*THINGS TO DO*
A – In the passage on Kindle lending, substitute "windfall" for "Ka-Ching" and give the part starting with "I don’t think" and going on through "books or more.".
B – Write out the rows starting with the line with "collection date: 1936-06/1936" and going on through the line with "genus: Burmannia".

So What Do You Think About Amazon’s Kindle Lending Program By Carolyn Howard-Johnson

I often use a “Q&A a la Ann Landers” format as part of my SharingwithWriters newsletter. I became a regular reader of her columns when I started my first job in journalism and part of my duties were to make her column fit the “society page” layout. In other words, edit it to fit. Gasp! I cringed every time I had to delete a word, but I learned much from her—about life and about editing! So, I chose this for Judith’s column because I am still hearing from authors who don’t quite understand how the concept of borrowing a book benefits their marketing campaign. And because the format encourages people to read the whole thing! 


How do you feel about the free borrowing feature offered by Amazon to their Prime members for their Kindle books?  


I don’t think any of us would have objected to library lending back in the days before Kindle. Yes, there are some differences—not least of which is that libraries bought the books they lent. But benefits of lending programs still exist—whether we’re talking library or Kindle lending. Here are some of them:

  • Libraries buy books for their shelves, too. An e-book that does well in a library may also be considered for their system-wide purchases. That can be quite a Ka-Ching for books so chosen by large library systems. Sometimes 50 books or more.
  • Amazon provides a stipend from their huge KDP Select global Fund when customers read their books from the Kindle Unlimited and Kindle Owners’ Lending Library. It’s based on how many pages the reader actually turns (or reads). Amazon announces the amount to money that goes into that fun regularly.

Rows excerpted from a collection
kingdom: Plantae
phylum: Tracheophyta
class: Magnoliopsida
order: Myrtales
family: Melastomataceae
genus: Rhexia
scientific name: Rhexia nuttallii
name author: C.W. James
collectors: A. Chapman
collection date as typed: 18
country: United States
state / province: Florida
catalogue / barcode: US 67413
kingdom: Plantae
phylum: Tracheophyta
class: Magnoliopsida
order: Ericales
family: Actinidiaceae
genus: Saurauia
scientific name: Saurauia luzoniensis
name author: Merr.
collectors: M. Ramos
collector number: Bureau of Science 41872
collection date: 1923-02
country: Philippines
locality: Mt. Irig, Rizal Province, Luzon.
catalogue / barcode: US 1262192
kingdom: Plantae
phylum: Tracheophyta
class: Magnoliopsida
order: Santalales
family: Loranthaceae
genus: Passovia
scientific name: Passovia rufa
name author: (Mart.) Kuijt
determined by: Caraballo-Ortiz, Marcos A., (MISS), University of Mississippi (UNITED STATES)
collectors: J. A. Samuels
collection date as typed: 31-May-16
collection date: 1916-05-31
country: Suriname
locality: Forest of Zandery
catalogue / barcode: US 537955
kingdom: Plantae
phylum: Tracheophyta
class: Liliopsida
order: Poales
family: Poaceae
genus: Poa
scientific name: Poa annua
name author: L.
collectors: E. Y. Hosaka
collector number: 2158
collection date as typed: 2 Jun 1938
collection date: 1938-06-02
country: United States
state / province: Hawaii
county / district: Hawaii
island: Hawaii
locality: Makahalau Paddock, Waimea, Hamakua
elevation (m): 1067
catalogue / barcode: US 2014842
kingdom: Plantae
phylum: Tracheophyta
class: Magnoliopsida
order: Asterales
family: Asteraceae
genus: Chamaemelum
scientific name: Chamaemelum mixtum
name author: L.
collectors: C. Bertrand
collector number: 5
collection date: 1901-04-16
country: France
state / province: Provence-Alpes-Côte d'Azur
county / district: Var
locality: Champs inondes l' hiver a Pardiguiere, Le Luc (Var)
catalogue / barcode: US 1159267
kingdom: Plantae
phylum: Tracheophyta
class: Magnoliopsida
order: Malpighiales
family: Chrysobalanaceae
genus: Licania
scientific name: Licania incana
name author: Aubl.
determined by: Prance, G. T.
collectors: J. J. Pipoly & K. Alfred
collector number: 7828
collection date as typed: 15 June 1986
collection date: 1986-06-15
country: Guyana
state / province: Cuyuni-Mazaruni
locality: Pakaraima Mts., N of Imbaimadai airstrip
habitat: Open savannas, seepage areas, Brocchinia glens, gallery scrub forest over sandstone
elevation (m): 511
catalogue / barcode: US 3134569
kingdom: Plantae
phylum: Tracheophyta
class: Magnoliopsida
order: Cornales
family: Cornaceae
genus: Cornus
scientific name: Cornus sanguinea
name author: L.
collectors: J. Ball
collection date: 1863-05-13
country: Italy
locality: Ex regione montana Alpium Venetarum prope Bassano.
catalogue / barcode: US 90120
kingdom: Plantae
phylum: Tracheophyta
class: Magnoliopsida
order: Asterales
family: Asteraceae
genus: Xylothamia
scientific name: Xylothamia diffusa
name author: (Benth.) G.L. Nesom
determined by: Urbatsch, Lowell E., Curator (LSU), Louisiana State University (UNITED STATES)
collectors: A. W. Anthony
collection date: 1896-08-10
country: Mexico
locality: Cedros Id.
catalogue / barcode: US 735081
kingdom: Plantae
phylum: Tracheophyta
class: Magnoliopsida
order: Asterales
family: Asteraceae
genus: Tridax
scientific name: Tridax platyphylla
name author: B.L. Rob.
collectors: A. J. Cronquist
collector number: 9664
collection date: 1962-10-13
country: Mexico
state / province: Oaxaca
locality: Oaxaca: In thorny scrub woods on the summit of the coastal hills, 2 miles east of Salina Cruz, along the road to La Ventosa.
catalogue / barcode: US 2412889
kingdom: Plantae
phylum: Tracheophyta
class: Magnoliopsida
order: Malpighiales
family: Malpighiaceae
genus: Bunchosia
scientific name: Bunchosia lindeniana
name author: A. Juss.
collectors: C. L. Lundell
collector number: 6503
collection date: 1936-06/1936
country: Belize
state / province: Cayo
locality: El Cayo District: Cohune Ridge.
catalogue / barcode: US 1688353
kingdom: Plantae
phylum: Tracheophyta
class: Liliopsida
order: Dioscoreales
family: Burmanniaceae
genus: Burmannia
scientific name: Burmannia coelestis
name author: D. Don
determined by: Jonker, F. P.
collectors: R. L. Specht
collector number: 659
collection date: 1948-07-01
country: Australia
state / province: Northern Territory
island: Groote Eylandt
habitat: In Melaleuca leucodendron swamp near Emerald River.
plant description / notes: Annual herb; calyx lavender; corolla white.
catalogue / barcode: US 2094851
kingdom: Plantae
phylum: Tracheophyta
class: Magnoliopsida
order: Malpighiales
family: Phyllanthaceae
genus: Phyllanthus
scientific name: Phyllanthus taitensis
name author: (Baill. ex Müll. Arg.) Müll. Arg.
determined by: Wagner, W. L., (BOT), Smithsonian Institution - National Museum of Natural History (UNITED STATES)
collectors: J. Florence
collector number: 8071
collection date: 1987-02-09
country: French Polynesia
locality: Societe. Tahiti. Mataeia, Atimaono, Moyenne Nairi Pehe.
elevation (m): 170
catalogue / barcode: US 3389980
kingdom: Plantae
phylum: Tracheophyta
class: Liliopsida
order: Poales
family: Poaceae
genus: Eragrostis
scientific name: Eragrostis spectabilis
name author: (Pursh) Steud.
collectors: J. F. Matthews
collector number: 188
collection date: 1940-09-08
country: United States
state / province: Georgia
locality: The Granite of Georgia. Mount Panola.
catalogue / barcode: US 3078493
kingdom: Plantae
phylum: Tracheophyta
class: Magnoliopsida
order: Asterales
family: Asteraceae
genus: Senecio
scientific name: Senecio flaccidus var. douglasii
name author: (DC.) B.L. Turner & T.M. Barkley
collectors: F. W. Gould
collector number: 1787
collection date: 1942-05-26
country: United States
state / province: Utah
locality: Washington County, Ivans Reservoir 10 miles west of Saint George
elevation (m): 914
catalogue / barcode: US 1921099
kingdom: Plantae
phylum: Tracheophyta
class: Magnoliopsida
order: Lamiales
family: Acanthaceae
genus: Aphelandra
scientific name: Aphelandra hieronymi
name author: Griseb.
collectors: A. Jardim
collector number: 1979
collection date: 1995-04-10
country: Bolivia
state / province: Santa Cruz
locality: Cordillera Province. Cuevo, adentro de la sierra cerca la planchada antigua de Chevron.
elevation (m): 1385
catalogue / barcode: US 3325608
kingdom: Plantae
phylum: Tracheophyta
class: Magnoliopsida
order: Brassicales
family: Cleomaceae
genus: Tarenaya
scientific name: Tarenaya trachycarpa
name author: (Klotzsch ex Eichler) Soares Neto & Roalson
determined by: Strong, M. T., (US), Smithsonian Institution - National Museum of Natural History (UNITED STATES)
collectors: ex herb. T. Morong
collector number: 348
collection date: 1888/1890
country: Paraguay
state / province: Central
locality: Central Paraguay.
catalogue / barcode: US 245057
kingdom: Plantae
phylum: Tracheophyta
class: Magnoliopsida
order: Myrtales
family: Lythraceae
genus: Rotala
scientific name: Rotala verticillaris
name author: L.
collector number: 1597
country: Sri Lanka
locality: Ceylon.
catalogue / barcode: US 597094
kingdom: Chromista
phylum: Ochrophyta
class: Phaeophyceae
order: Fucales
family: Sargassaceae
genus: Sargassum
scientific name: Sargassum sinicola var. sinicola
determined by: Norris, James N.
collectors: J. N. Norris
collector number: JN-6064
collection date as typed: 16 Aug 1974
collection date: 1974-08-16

*OUTPUTS BY TASK*
A –
I don’t think any of us would have objected to library lending back in the days before Kindle. Yes, there are some differences—not least of which is that libraries bought the books they lent. But benefits of lending programs still exist—whether we’re talking library or Kindle lending. Here are some of them:

  • Libraries buy books for their shelves, too. An e-book that does well in a library may also be considered for their system-wide purchases. That can be quite a windfall for books so chosen by large library systems. Sometimes 50 books or more.

B –
collection date: 1936-06/1936
country: Belize
state / province: Cayo
locality: El Cayo District: Cohune Ridge.
catalogue / barcode: US 1688353
kingdom: Plantae
phylum: Tracheophyta
class: Liliopsida
order: Dioscoreales
family: Burmanniaceae
genus: Burmannia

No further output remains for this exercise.